## Provided records
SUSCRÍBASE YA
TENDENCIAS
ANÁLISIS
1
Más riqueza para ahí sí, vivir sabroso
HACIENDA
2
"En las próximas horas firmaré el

## Exercise requirements
Retype the listing exactly.

## Answer to the problem
SUSCRÍBASE YA
TENDENCIAS
ANÁLISIS
1
Más riqueza para ahí sí, vivir sabroso
HACIENDA
2
"En las próximas horas firmaré el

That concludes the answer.